* [GIVEN INSTRUCTION]: Change every "pose" in the lines below to "view", and give the lines again with nothing else altered.

[Stored dataset items]
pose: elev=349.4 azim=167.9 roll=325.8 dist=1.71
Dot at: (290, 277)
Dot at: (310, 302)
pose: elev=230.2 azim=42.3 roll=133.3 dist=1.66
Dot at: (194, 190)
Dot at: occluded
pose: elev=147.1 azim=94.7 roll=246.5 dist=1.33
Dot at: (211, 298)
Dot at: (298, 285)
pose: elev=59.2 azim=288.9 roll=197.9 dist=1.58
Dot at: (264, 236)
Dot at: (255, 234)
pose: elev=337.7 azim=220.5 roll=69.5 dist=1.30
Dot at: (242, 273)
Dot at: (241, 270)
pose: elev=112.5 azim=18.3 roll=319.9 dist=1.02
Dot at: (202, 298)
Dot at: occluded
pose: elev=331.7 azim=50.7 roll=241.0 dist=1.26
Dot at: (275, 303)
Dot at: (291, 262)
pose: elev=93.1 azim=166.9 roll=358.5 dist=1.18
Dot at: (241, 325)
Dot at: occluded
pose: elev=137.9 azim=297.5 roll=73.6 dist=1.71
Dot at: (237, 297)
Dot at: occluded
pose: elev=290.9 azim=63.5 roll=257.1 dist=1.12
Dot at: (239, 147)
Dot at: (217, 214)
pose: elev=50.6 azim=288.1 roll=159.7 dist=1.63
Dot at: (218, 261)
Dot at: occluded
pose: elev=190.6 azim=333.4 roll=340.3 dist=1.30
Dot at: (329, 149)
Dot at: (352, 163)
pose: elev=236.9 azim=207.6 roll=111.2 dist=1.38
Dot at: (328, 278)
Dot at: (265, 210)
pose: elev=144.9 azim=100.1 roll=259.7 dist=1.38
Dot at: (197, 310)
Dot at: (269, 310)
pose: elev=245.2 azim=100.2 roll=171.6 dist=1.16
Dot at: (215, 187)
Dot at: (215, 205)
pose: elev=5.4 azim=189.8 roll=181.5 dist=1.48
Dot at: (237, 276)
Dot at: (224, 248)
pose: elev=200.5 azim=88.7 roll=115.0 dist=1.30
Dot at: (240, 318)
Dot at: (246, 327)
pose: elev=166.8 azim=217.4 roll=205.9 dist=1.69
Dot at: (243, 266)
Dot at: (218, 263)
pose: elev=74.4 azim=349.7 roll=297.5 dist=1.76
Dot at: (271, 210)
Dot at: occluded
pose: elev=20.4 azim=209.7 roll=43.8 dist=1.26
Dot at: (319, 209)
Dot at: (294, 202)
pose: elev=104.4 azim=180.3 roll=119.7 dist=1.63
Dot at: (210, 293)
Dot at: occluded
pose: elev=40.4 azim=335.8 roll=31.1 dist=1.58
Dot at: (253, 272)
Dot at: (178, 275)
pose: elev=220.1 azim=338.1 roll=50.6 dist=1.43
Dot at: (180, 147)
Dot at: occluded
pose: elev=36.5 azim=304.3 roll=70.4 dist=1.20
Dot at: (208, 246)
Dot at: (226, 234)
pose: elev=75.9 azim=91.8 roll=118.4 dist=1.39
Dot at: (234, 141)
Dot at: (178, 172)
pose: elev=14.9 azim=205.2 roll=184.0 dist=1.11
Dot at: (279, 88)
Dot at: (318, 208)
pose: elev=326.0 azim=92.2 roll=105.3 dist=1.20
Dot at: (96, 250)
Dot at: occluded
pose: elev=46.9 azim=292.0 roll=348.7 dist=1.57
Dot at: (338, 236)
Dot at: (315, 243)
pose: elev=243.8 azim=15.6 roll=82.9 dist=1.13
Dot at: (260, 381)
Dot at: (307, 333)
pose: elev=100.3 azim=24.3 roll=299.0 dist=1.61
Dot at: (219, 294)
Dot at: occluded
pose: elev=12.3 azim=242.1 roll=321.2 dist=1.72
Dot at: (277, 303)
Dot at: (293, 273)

* [RESPONSE FOR THIS EXERCISE]:
view: elev=349.4 azim=167.9 roll=325.8 dist=1.71
Dot at: (290, 277)
Dot at: (310, 302)
view: elev=230.2 azim=42.3 roll=133.3 dist=1.66
Dot at: (194, 190)
Dot at: occluded
view: elev=147.1 azim=94.7 roll=246.5 dist=1.33
Dot at: (211, 298)
Dot at: (298, 285)
view: elev=59.2 azim=288.9 roll=197.9 dist=1.58
Dot at: (264, 236)
Dot at: (255, 234)
view: elev=337.7 azim=220.5 roll=69.5 dist=1.30
Dot at: (242, 273)
Dot at: (241, 270)
view: elev=112.5 azim=18.3 roll=319.9 dist=1.02
Dot at: (202, 298)
Dot at: occluded
view: elev=331.7 azim=50.7 roll=241.0 dist=1.26
Dot at: (275, 303)
Dot at: (291, 262)
view: elev=93.1 azim=166.9 roll=358.5 dist=1.18
Dot at: (241, 325)
Dot at: occluded
view: elev=137.9 azim=297.5 roll=73.6 dist=1.71
Dot at: (237, 297)
Dot at: occluded
view: elev=290.9 azim=63.5 roll=257.1 dist=1.12
Dot at: (239, 147)
Dot at: (217, 214)
view: elev=50.6 azim=288.1 roll=159.7 dist=1.63
Dot at: (218, 261)
Dot at: occluded
view: elev=190.6 azim=333.4 roll=340.3 dist=1.30
Dot at: (329, 149)
Dot at: (352, 163)
view: elev=236.9 azim=207.6 roll=111.2 dist=1.38
Dot at: (328, 278)
Dot at: (265, 210)
view: elev=144.9 azim=100.1 roll=259.7 dist=1.38
Dot at: (197, 310)
Dot at: (269, 310)
view: elev=245.2 azim=100.2 roll=171.6 dist=1.16
Dot at: (215, 187)
Dot at: (215, 205)
view: elev=5.4 azim=189.8 roll=181.5 dist=1.48
Dot at: (237, 276)
Dot at: (224, 248)
view: elev=200.5 azim=88.7 roll=115.0 dist=1.30
Dot at: (240, 318)
Dot at: (246, 327)
view: elev=166.8 azim=217.4 roll=205.9 dist=1.69
Dot at: (243, 266)
Dot at: (218, 263)
view: elev=74.4 azim=349.7 roll=297.5 dist=1.76
Dot at: (271, 210)
Dot at: occluded
view: elev=20.4 azim=209.7 roll=43.8 dist=1.26
Dot at: (319, 209)
Dot at: (294, 202)
view: elev=104.4 azim=180.3 roll=119.7 dist=1.63
Dot at: (210, 293)
Dot at: occluded
view: elev=40.4 azim=335.8 roll=31.1 dist=1.58
Dot at: (253, 272)
Dot at: (178, 275)
view: elev=220.1 azim=338.1 roll=50.6 dist=1.43
Dot at: (180, 147)
Dot at: occluded
view: elev=36.5 azim=304.3 roll=70.4 dist=1.20
Dot at: (208, 246)
Dot at: (226, 234)
view: elev=75.9 azim=91.8 roll=118.4 dist=1.39
Dot at: (234, 141)
Dot at: (178, 172)
view: elev=14.9 azim=205.2 roll=184.0 dist=1.11
Dot at: (279, 88)
Dot at: (318, 208)
view: elev=326.0 azim=92.2 roll=105.3 dist=1.20
Dot at: (96, 250)
Dot at: occluded
view: elev=46.9 azim=292.0 roll=348.7 dist=1.57
Dot at: (338, 236)
Dot at: (315, 243)
view: elev=243.8 azim=15.6 roll=82.9 dist=1.13
Dot at: (260, 381)
Dot at: (307, 333)
view: elev=100.3 azim=24.3 roll=299.0 dist=1.61
Dot at: (219, 294)
Dot at: occluded
view: elev=12.3 azim=242.1 roll=321.2 dist=1.72
Dot at: (277, 303)
Dot at: (293, 273)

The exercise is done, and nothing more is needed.